Welp! If being a bad cook shows that something is off about a person, that would explain a lot about me😂.

As for the comfortable house and delicious meals, I believe it’s just HH’s way of keeping people IN if they are brave/crazy/curious enough to even go inside in the first place, based on its exterior “vileness.” Perhaps Mrs.Dudley is under the spell of HH, and therefore able to create even a perfect soufflé in such an unbalanced kitchen. Or maybe she has done it for so long, she is used to it. It makes me wonder if she could do it in anyone else’s kitchen that is on level ground.
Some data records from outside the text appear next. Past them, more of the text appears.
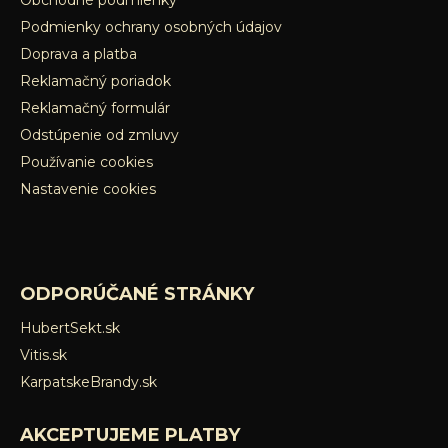
Podmienky ochrany osobných údajov
Doprava a platba
Reklamačný poriadok
Reklamačný formulár
Odstúpenie od zmluvy
Používanie cookies
Nastavenie cookies
ODPORÚČANÉ STRÁNKY
HubertSekt.sk
Vitis.sk
KarpatskeBrandy.sk
AKCEPTUJEME PLATBY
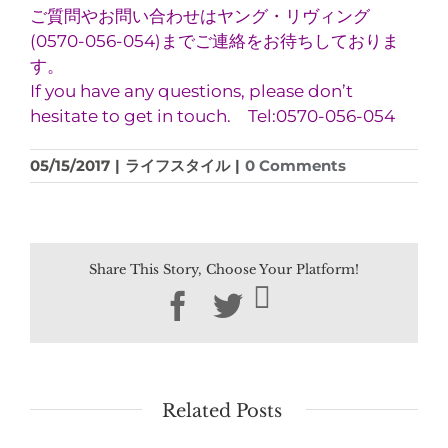
ご質問やお問い合わせはヤング・リヴィング
(0570-056-054)までご連絡をお待ちしておりま
す。
If you have any questions, please don’t
hesitate to get in touch. Tel:0570-056-054
05/15/2017
|
ライフスタイル
|
0 Comments
Share This Story, Choose Your Platform!
Facebook
Twitter
Related Posts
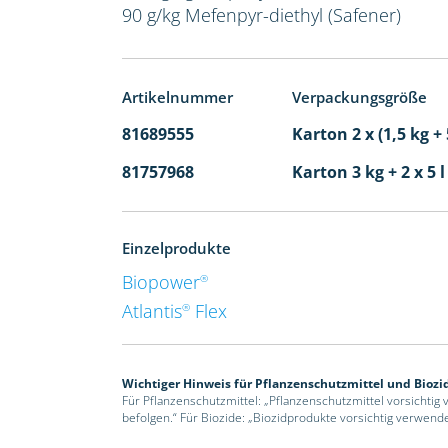
90 g/kg Mefenpyr-diethyl (Safener)
Artikelnummer
Verpackungsgröße
81689555
Karton 2 x (1,5 kg + 
81757968
Karton 3 kg + 2 x 5 
Einzelprodukte
Biopower
®
Atlantis
Flex
®
Wichtiger Hinweis für Pflanzenschutzmittel und Biozi
Für Pflanzenschutzmittel: „Pflanzenschutzmittel vorsichtig
befolgen.“ Für Biozide: „Biozidprodukte vorsichtig verwend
Which brings me to the next intriguing idea. It’s interesting to contemplate Eleanor’s question about returning to a “real” house after living at Hill House. I think of Eleanor’s life, and wonder if she questions whether or not she can ever have a “normal” life, like most of her peers, after living the life she has lived for so many years. Maybe her question isn’t about HH-?
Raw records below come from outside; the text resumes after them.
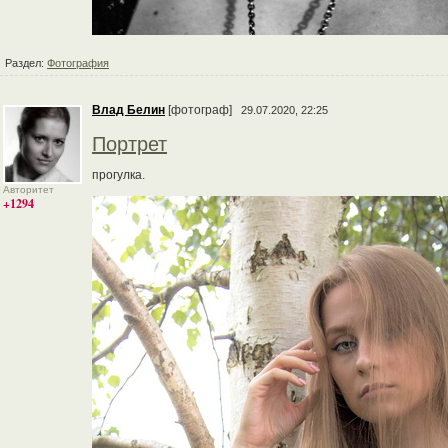
Раздел:
Фотография
Влад Белин
[фотограф]
29.07.2020, 22:25
Портрет
прогулка.
Авторитет
+1294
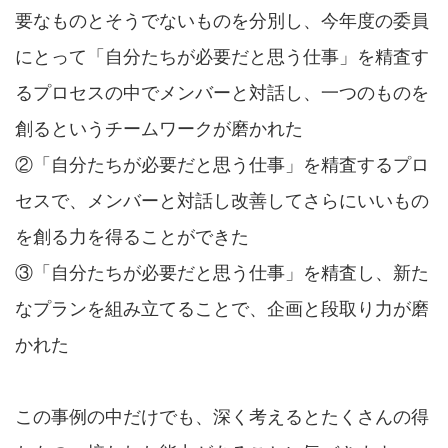
要なものとそうでないものを分別し、今年度の委員
にとって「自分たちが必要だと思う仕事」を精査す
るプロセスの中でメンバーと対話し、一つのものを
創るというチームワークが磨かれた
②「自分たちが必要だと思う仕事」を精査するプロ
セスで、メンバーと対話し改善してさらにいいもの
を創る力を得ることができた
③「自分たちが必要だと思う仕事」を精査し、新た
なプランを組み立てることで、企画と段取り力が磨
かれた
この事例の中だけでも、深く考えるとたくさんの得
I also think about anyone who is brought up in a traumatic family situation, or someone who goes through trauma at any point in their life, and how they wonder if their life can ever go back to as it was before- after it has been turned upside down; especially if they were raised in a very dysfunctional family; or abused, or were forced to deal with a catastrophic event or chronic illness.

Almost all of SJ’s characters seem to have been “broken” by something, and we watch as they struggle to put the pieces of themselves back together- Once you’ve been to that place, whatever it is, can you return back; whole?